§ EXERCISE DESCRIPTION
For each line of the listing that includes the word "evenodd", show the whole line.

§ DATA SECTION
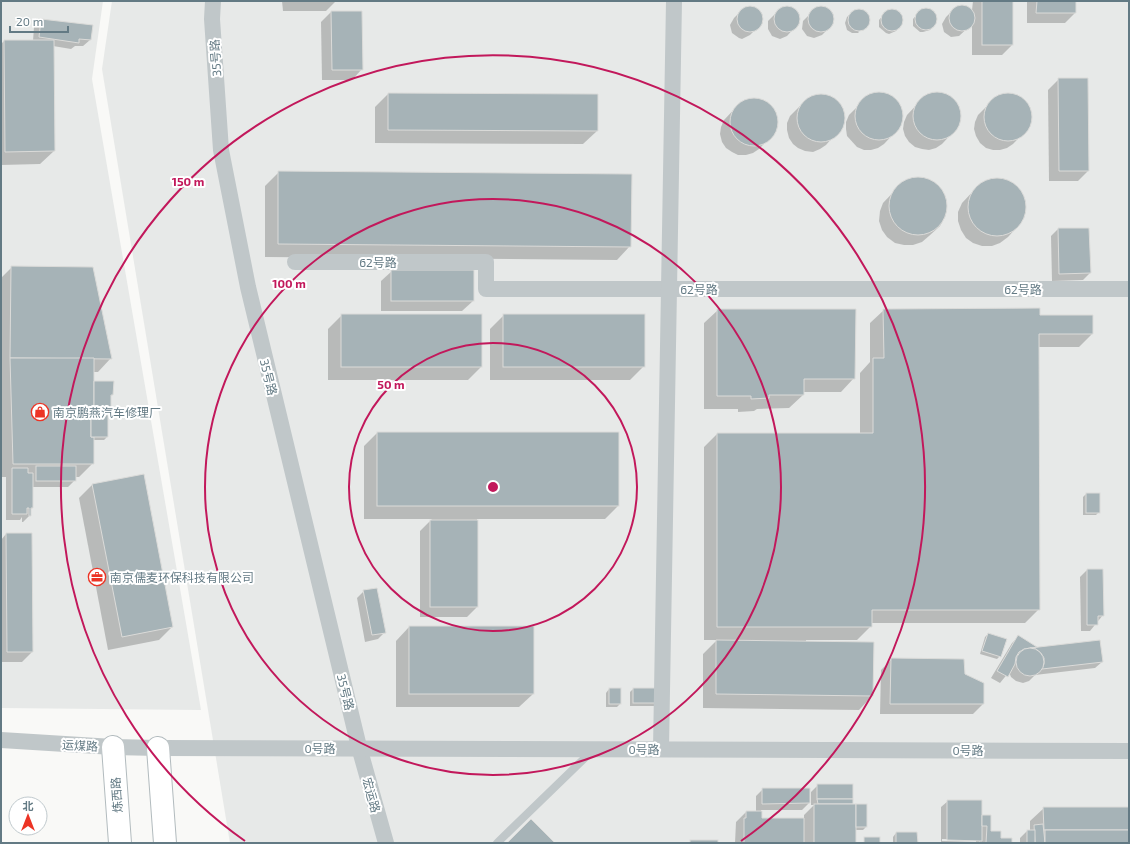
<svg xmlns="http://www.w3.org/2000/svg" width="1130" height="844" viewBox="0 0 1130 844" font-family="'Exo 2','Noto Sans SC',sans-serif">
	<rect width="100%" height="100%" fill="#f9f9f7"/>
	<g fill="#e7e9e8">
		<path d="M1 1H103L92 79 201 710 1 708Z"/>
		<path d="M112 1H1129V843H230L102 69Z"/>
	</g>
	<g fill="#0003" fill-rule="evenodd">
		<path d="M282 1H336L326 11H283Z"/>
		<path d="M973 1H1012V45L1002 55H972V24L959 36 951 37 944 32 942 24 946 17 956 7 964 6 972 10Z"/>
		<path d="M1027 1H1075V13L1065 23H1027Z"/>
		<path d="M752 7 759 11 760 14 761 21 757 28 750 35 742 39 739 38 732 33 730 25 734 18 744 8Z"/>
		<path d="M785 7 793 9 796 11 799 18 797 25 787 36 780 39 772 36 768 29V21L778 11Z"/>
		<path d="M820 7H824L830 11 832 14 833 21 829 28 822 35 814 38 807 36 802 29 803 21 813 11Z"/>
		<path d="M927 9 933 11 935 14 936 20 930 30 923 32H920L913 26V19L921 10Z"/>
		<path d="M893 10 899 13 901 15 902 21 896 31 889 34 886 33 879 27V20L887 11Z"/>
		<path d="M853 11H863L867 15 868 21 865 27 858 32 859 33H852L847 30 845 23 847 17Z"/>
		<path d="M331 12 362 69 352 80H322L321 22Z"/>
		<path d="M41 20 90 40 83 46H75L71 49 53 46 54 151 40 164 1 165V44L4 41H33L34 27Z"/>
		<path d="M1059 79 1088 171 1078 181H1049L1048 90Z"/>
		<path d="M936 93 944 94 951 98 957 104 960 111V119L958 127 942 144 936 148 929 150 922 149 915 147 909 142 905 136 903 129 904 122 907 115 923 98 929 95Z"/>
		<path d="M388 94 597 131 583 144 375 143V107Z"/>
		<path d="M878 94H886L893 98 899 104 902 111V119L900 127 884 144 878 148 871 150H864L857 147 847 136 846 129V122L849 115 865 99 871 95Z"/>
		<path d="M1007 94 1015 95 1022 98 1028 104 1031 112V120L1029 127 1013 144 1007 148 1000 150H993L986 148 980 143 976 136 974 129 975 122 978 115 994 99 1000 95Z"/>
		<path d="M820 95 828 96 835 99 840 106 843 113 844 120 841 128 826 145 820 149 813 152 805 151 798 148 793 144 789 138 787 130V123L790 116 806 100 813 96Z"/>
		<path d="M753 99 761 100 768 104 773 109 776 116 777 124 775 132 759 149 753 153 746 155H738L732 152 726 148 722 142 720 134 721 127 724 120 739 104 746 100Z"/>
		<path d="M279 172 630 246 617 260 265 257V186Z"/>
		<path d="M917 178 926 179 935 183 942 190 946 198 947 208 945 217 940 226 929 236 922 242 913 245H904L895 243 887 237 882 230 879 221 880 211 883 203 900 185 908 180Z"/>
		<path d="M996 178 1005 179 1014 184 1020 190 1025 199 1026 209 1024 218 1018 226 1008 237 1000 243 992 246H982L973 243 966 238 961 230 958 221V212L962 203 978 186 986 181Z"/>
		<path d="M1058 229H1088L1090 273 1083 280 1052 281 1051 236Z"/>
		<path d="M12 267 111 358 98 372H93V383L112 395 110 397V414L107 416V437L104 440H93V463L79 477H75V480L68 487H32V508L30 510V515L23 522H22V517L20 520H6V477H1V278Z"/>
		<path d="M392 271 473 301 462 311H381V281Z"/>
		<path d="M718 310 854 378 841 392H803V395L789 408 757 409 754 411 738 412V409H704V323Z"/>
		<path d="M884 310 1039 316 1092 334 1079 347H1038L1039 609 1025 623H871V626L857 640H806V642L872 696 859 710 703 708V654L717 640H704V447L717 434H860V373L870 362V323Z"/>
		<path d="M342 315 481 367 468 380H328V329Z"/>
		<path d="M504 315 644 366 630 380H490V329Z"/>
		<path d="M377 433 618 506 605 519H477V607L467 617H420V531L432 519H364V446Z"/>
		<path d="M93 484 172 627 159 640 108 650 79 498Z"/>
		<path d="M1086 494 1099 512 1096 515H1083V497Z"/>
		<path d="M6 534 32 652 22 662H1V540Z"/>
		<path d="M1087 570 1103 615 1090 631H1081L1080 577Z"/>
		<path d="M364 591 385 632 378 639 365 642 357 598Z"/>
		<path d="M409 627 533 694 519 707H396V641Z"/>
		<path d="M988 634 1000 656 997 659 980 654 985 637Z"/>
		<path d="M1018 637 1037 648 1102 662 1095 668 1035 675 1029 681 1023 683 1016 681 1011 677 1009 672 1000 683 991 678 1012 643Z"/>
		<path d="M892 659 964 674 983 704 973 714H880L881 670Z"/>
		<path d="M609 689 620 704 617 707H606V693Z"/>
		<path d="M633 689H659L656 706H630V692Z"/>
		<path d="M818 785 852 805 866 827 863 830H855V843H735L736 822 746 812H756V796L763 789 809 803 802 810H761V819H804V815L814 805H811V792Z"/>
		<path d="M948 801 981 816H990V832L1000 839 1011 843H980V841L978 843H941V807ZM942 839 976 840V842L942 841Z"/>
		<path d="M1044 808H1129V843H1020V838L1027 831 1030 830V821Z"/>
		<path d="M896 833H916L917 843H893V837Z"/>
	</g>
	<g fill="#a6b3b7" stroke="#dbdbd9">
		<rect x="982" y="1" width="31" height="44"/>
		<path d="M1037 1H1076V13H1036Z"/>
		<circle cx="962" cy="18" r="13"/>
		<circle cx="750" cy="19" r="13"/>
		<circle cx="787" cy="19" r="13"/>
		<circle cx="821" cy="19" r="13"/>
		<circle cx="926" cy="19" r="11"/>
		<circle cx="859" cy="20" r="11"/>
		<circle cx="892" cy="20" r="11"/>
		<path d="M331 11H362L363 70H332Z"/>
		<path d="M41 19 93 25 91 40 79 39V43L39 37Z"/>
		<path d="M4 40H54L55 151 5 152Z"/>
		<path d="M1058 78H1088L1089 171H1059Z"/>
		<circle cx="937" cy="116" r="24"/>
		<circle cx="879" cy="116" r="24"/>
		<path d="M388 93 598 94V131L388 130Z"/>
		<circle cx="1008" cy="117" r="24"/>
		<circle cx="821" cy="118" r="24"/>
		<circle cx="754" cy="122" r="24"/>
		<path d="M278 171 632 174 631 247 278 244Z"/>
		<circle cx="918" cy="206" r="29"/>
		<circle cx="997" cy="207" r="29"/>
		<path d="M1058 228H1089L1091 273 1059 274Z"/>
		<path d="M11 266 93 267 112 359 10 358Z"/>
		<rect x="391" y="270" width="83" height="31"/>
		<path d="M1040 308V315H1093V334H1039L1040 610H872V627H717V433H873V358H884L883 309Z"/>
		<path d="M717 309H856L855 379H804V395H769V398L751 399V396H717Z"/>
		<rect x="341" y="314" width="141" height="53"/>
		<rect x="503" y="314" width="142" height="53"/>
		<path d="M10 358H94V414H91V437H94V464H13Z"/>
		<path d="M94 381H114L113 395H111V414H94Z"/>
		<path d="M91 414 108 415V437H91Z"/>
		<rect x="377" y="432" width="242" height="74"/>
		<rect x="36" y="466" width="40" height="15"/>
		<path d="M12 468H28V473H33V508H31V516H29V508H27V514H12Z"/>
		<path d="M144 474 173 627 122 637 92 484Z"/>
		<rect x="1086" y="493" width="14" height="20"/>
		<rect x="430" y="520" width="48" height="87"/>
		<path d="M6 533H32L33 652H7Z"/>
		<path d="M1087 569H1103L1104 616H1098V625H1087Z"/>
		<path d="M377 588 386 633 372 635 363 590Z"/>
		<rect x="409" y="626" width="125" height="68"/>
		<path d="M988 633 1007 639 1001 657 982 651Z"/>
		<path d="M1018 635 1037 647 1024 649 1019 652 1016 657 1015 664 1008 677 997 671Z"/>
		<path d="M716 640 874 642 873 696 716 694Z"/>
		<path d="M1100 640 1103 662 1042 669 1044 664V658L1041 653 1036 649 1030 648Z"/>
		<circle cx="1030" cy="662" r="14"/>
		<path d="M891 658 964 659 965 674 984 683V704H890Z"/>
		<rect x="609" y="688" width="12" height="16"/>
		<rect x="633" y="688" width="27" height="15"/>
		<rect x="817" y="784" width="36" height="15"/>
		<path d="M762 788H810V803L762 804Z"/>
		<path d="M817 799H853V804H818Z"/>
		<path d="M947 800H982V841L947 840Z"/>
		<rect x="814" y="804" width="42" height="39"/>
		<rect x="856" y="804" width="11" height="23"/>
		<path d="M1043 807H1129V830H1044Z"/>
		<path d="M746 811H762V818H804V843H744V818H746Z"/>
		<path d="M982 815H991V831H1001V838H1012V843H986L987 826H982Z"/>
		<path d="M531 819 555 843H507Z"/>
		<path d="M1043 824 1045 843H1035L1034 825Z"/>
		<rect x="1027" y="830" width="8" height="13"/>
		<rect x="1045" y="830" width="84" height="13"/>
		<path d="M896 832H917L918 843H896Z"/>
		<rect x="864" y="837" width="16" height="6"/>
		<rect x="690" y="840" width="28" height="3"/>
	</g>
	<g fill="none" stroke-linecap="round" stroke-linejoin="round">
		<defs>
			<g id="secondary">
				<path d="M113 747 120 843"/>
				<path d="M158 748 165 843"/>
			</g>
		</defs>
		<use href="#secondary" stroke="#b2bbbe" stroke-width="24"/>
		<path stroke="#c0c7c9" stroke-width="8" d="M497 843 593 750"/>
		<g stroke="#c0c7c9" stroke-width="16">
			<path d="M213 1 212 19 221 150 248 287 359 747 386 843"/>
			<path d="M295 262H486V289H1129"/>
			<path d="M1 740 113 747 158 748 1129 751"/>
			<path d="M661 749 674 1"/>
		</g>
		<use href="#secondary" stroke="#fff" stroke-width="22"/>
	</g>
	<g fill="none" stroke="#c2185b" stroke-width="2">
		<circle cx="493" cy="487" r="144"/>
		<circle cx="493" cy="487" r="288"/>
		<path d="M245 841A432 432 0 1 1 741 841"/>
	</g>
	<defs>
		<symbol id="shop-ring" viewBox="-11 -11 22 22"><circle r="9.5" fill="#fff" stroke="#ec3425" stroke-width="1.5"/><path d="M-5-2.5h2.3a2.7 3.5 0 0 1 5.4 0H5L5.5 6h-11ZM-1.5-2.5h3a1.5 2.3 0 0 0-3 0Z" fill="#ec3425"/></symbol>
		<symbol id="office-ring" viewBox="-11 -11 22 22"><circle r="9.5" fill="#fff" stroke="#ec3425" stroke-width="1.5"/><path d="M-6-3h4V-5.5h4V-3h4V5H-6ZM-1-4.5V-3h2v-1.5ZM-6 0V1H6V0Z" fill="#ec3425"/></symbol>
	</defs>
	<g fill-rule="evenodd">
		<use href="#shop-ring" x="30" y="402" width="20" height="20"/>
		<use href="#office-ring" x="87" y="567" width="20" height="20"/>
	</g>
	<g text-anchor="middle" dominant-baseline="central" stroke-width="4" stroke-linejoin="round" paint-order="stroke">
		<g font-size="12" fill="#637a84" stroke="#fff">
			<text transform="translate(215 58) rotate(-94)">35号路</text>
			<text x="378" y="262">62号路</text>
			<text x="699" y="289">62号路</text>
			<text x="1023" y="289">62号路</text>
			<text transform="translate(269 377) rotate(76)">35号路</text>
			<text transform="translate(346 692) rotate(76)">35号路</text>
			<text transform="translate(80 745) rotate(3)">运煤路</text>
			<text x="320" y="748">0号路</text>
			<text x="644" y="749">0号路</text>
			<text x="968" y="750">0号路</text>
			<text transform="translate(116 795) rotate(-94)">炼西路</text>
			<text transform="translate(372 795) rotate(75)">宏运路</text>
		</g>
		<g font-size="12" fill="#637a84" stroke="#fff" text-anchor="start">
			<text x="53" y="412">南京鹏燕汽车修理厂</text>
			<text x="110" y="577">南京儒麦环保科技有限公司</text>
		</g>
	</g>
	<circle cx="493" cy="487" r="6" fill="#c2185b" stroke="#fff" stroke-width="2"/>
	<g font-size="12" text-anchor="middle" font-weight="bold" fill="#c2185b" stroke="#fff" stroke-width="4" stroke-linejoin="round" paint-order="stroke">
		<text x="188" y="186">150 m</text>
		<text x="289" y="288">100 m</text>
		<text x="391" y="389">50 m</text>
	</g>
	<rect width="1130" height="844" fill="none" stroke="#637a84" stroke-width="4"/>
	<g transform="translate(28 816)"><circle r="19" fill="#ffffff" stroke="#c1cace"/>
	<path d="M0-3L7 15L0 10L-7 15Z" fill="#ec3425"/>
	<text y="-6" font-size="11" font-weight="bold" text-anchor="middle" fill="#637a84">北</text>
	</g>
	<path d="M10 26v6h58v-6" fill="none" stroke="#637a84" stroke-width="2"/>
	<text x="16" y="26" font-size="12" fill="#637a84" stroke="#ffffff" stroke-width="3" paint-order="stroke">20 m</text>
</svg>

§ RESPONSE TO THE EXERCISE
	<g fill="#0003" fill-rule="evenodd">
	<g fill-rule="evenodd">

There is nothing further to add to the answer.